Confidential Information
Except as otherwise provided in this Agreement or with the prior written consent of Company, Confidential Information shall remain strictly confidential and secret and shall not be disclosed to third parties or utilized, directly or indirectly, for personal business purposes or for any other purpose. “Confidential Information” includes all Company information provided or accessed in connection with the Services, including, but not limited to:
Business and financial information of any kind
Patient information of any kind
Vendor lists
Pricing information
Business strategies and methods
Business projections/forecasts and documents
Marketing studies
Trade secrets
Other deliverables as defined by Company
Indemnity
Contractor agrees to protect, defend, hold harmless, and indemnify Company, its directors, officers, employees, affiliates, and representatives from and against any claims, demands, actions, liabilities, damages, losses, fines, penalties, costs, and expenses, including reasonable attorneys' fees, arising from or related to services provided under this Agreement.
Insurance
Contractor will procure and maintain, during the period of this Agreement and for as long as any indemnity survives, such insurance as is reasonably and customary for similarly situated independent contractors.
Assignment
Company may assign this Agreement and/or its rights hereunder to an acquirer without requiring Contractor’s consent. Contractor may not assign this Agreement or subcontract any obligations without prior written consent.
Miscellaneous
Entire Agreement
This Agreement and the attached Exhibit constitute the entire agreement between the parties and supersede all prior agreements.
Amendments
Any amendments to this Agreement must be in writing and signed by authorized representatives of both parties.
Governing Law
This Agreement shall be governed by and construed in accordance with the laws of [STATE], with jurisdiction in [COUNTY].
Severability
If any provision of this Agreement is determined to be unenforceable, the remaining provisions shall remain in effect.
Notices
Notices must be in writing and delivered in person, via overnight courier, or by certified mail to the addresses specified in the Agreement. Notice shall be effective upon delivery if delivered in person or sent by overnight courier or two days after being mailed, postage prepaid, by certified mail, return receipt requested.
If to Company:
13 Mellisa Spurs East Sean KT6 5DX
If to Contractor:
No Waiver
The waiver by either party of any breach of this Agreement, or any warranty herein contained, shall not be construed as a waiver of any subsequent breach. Such party's failure to exercise any rights hereunder shall not operate as a waiver of such right.

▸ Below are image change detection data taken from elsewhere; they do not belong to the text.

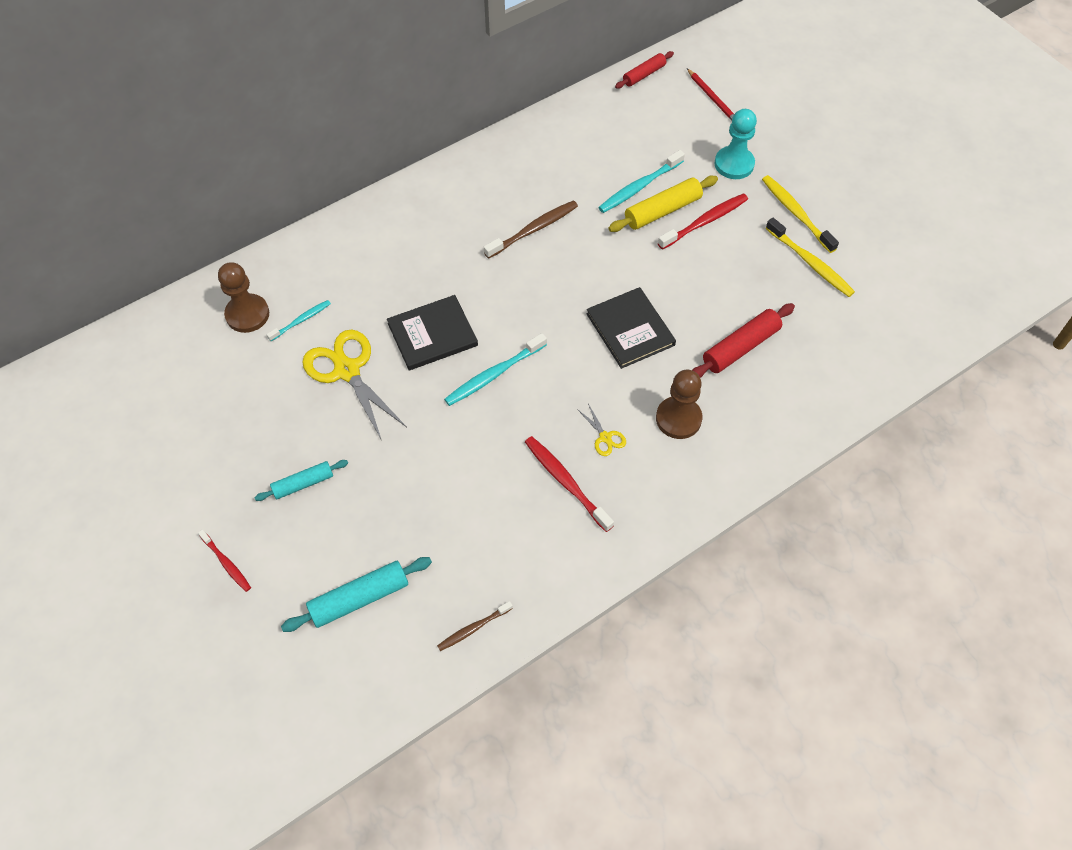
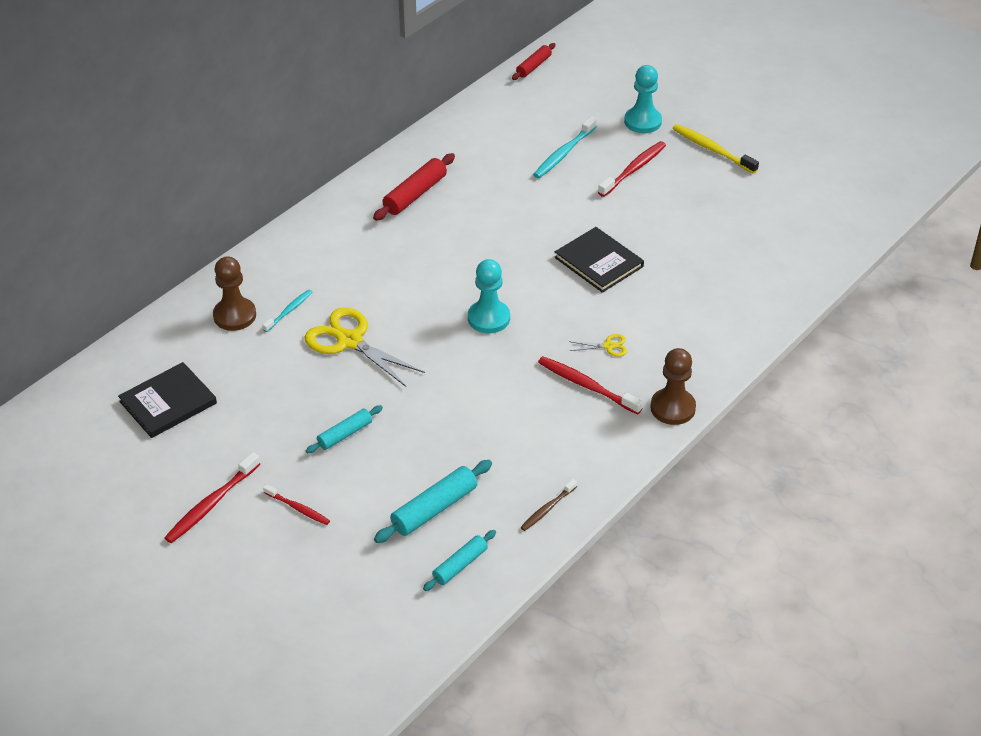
camera: 15 degrees left, 15 degrees down
black book [387,295,478,370] -> black book moved to [118,362,217,438]
turquoise toothbrush [444,333,547,406] -> turquoise pawn [468,259,510,333]
brown toothbrush [484,200,578,259] -> none
yellow scissors [577,404,626,456] -> yellow scissors turned 45 degrees counterclockwise [569,334,627,356]
yellow rolling pin [608,176,718,232] -> none
brown pawn [656,370,703,439] -> brown pawn moved to [650,348,696,425]
red pencil [687,68,734,121] -> none
red rolling pin [692,303,795,378] -> red rolling pin moved to [373,153,455,221]
yellow toothbrush [766,218,855,297] -> none
none -> red toothbrush [164,452,260,543]
none -> turquoise rolling pin [423,530,496,591]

No Third-Party Beneficiaries
Nothing in this Agreement is intended to create or creates any enforceable legal rights for third-party beneficiaries, individuals, or entities other than the Parties.
Counterparts
This Agreement may be executed and delivered by original signature or PDF, and one or more counterparts, each of which will be deemed to be an original copy of this Agreement, all of which, when taken together, will be deemed to constitute one and the same Agreement.
Survival
Sections 2., 5., 7., 8., 10. and 11. of this Agreement shall survive the termination or expiration of this Agreement for any reason.